Veritas sees Invio as another piece of its utility computing strategy, geared to products that provide storage resources as needed, with hardware reconfiguration. Veritas already licenses Invios process automation engine, which is included in its CommandCentral Service application through an OEM deal (see Veritas Upgrades Utility Player).

So why pay did Veritas pay $35 million for technology it already had? Because Veritas wants to control where that technology is going. “Owning the technology allows us to have more control over the roadmap,” says Nick Mehta, product manager for Veritas’s utility computing products.

The acquisition also gives Veritas Invio’s development team. Mehta says the team will join Veritas, along with other “select employees” from Invio. Most of Invio’s 34 employees are developers. Veritas won’t yet say whether any of Invio’s executive team will be brought aboard.

Sources say the deal may have saved Invio from closing its doors because of lack of revenue. Invio was able to generate only three OEM deals since it was founded in 2000 under the name Filestra (see It's All Go at Invio). One of those deals was with BMC Software Inc. (NYSE: BMC), which folded its storage division in February 2003 and no longer had a need for Invio's software (see BMC Folds Storage Unit).

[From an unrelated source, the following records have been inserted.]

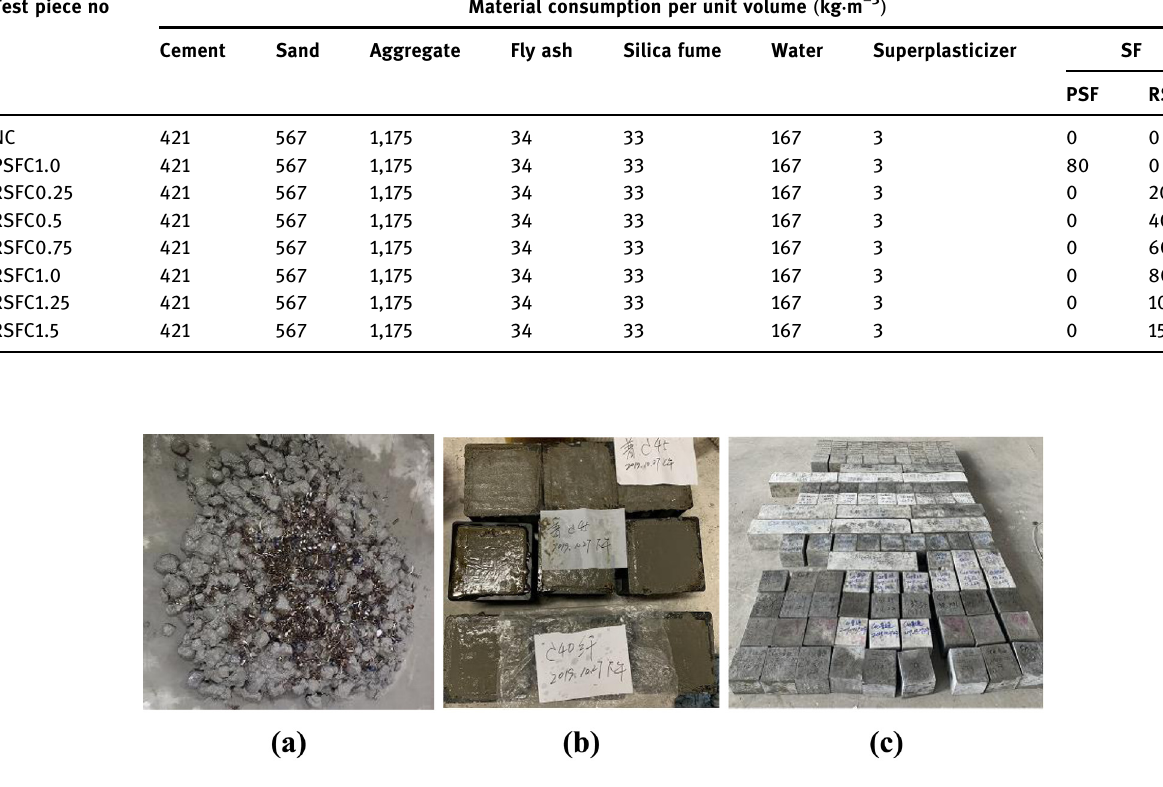
Figure 2: Fabrication process of test block: ( a ) mixture mixing, ( b ) molding, and ( c ) curing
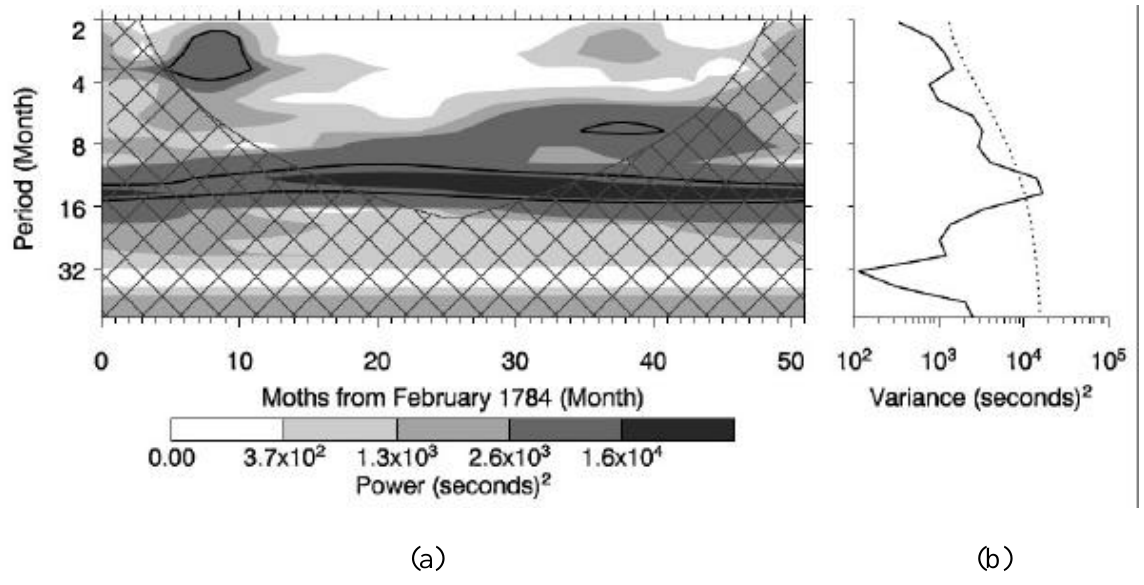
Fig. 3. (a) The wavelet power spectrum of the deviations of geomagnetic declination at 14h between February 1784 and May 1788. The contour levels are chosen so that 75%, 50%, 25%, and 5% of the wavelet power is above each level, respectively. The cross-hatched region is the cone of influence, where zero padding has reduced the variance. Black contour is the 5% significance level, using a red-noise background spectrum. (b) The global wavelet power spectrum (black line). The dashed line is the significance for the global wavelet spectrum, assuming the same significance level and background spectrum as in (b).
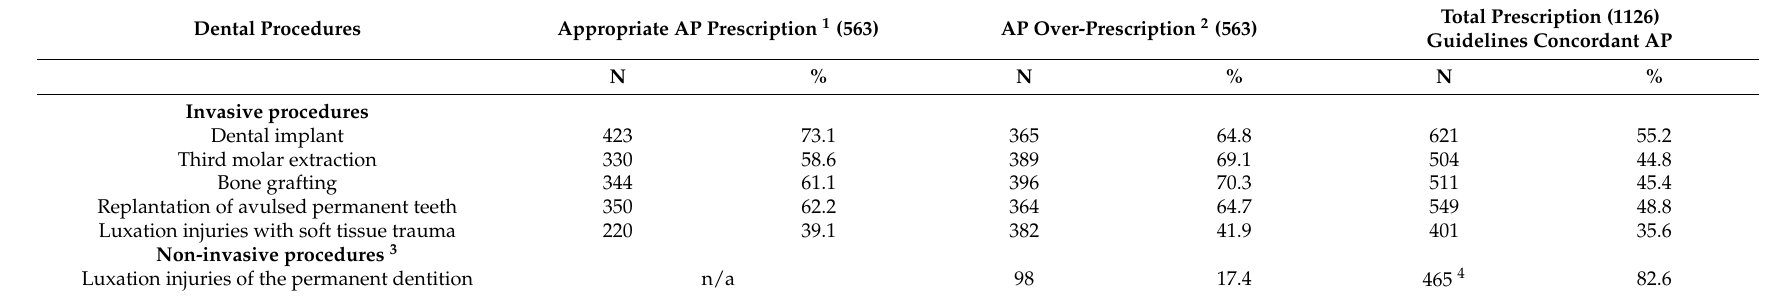
Table 1. Self-reported AP prescription in the explored dental procedures according to presence of an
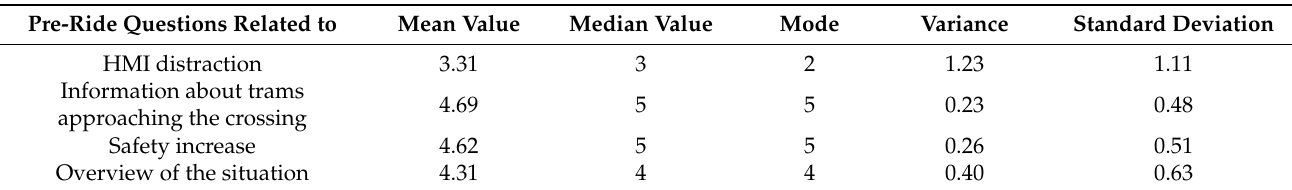
Table 1. The results from pre-ride questionnaires including specific questions on general and the use-case Public Transport Vehicle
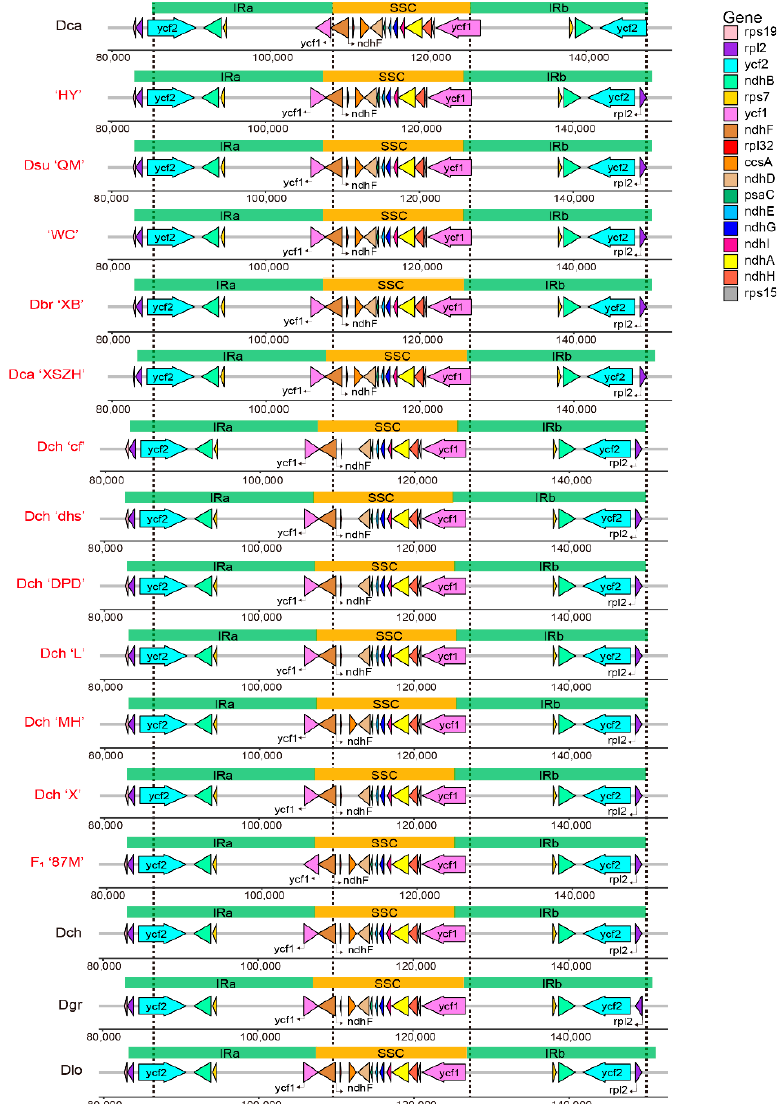
Figure 4. Comparisons of IR regions boundaries among 16 chloroplast genomes in Dianthus . The four dotted lines in the figure represent the boundary position of Dca. The 12 sequenced chloroplast genomes in this study are marked in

Veritas and McData Corp. (Nasdaq: MCDTA) were Invio's other OEM customers.“Now we’ll have discussions with McData,” Mehta says about the status of that deal.

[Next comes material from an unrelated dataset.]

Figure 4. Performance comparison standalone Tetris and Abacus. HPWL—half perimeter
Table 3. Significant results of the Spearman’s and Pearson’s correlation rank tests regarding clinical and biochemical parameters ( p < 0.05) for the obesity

Invio is the fourth acquisition Veritas has made to stitch together its utility computing platform. In 2002 it picked up server provisioning with the acquisition of Jareva Technologies for $62 million. Last year, Veritas dropped $609 in cash and stock for performance management software maker Precise. It bought application management software company Ejasent for $59 million in January 2004. (See Veritas Nabs Ejasent, Veritas to Acquire Precise, Jareva, Veritas Moves up the Stack, and Veritas Picks Up Precise)

Still, most of Veritas’s revenue comes from backup and recovery software, with utility computing a small but growing segment. The latest purchase shows it continues its commitment to utility computing, after completing a disappointing financial quarter (see Veritas Takes a Dive).

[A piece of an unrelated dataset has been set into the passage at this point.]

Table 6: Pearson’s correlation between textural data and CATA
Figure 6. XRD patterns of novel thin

Veritas isn't the only storage company betting on utility computing. IBM Corp. (NYSE: IBM), Hewlett-Packard Co. (NYSE: HPQ), and Sun Microsystems Inc. (Nasdaq: SUNW) all have major utility initiatives; and EMC Corp. (NYSE: EMC) moved in that direction last year by acquiring server provisioning software vendor VMware Inc. (see EMC Gobbles VMware).

Utility computing certainly seems to be on users’ minds. A recent survey of more than 250 senior executives worldwide conducted by the Economist Intelligence Unit, a research group affiliated with The Economist magazine, found 44 percent plan some type of utility computing strategy.Veritas appears to be finished with utility acqusitions now, as the focus shifts to putting the pieces together. “Now we’re keeping the focus on integrating our technology and tying it into our other systems," Mehta says.